This week, we launched the Advanced Energy Now 2023 Market Report, prepared for Advanced Energy United by Guidehouse Insights. In addition to covering the main trends in advanced energy markets we’ve been tracking since 2011, the 2023 edition contains U.S. and global revenue for 2021 and 2022 – two years shaped in large part by the COVID-19 pandemic and the ensuing recovery.
2022 was a year of strong advanced energy market growth, with revenues up about 14% overall in both the U.S. and globally. Since 2011, global and U.S. growth averaged about 9.5% per year, and the global market is now about $2.1 trillion, and the U.S. market is almost $375 billion. With COVID-19 now more clearly in the rear-view mirror, we can say that the industry showed notable resilience and continued to grow throughout this tumultuous period.
Perhaps the biggest story since the last edition of this report in 2021 is the fast-accelerating growth of plug-in electric vehicles (PEVs - including battery electric and plug-in hybrid vehicles). Globally and in the U.S., PEV sales revenue grew more than 60% in 2022, driving overall Advanced Transportation growth of more than 40%, making it the largest advanced energy segment globally. In the U.S., we expect it will overtake Building Efficiency in 2023, which remains the largest segment domestically. As we’ve seen with other advanced energy technologies, growth is often not linear, and we appear to be approaching – and in some markets, have passed – an inflection point in electrified transportation market development.
Since the last publication of this report, we likewise saw the U.S. pass landmark federal legislation in the form of the Infrastructure Investment and Jobs Act (IIJA) and the Inflation Reduction Act (IRA). Together these bills represent a historic investment in clean energy and transportation electrification. We are already seeing the impacts of these laws – despite being in the early years of implementation– with the announcement of billions in new investment for domestic advanced energy manufacturing, PEV charging, clean energy generation, and storage facilities.
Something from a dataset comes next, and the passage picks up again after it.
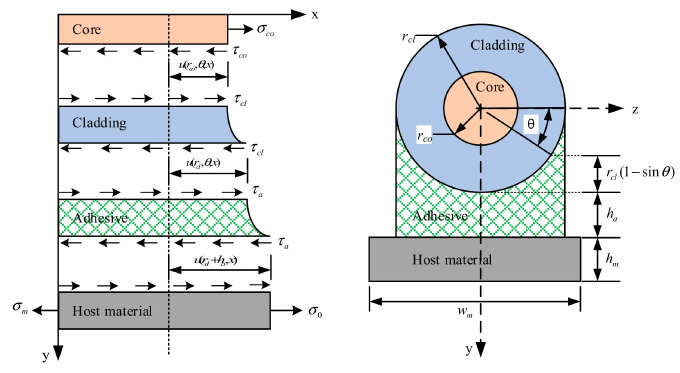
Figure 3. Stress state in four-layer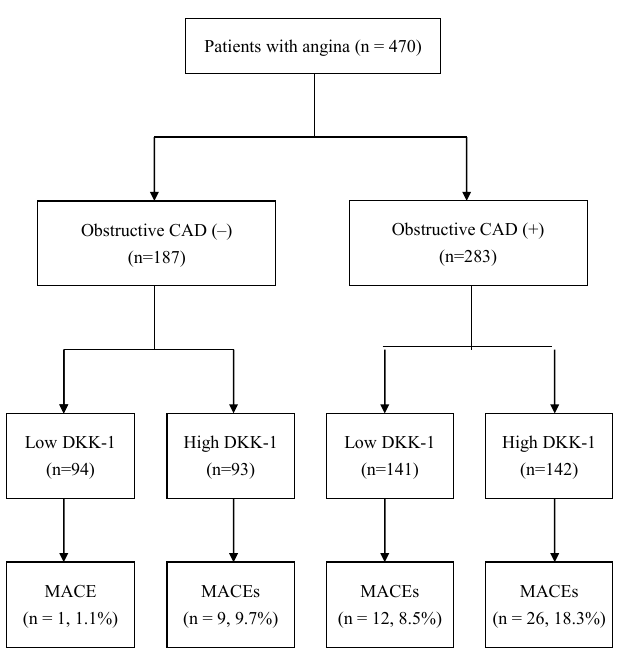
Figure 2. Flow diagram of the enrollment of the study participants. Abbreviation: CAD = coronary artery disease, DKK-1 = dickkopf-1, and MACEs = major adverse cardiac events.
These new projects represent a significant opportunity for the states and communities in which they’re located, in the form of new economic investment and job creation. However, they also present a challenge – further adding to the backlog of projects seeking to interconnect to the grid. Infrastructure is key– for PEVs, it's about ensuring sufficient charging infrastructure and the associated grid upgrades, including smarter energy management. For Electricity Generation, interconnection, and transmission buildout have become a bottleneck. While this is not an advanced energy issue specifically, advanced energy technologies, like high voltage direct current (HVDC) transmission and energy storage (which grew to $7.4 billion in the U.S. in 2022), have a role to play in helping alleviate the backlog. Fortunately, the IIJA and IRA are not just focused on clean energy production, but on the infrastructure buildout that will be needed to bring that clean energy to market, and Advanced Energy United is hard at work addressing these issues in many of the venues where we engage.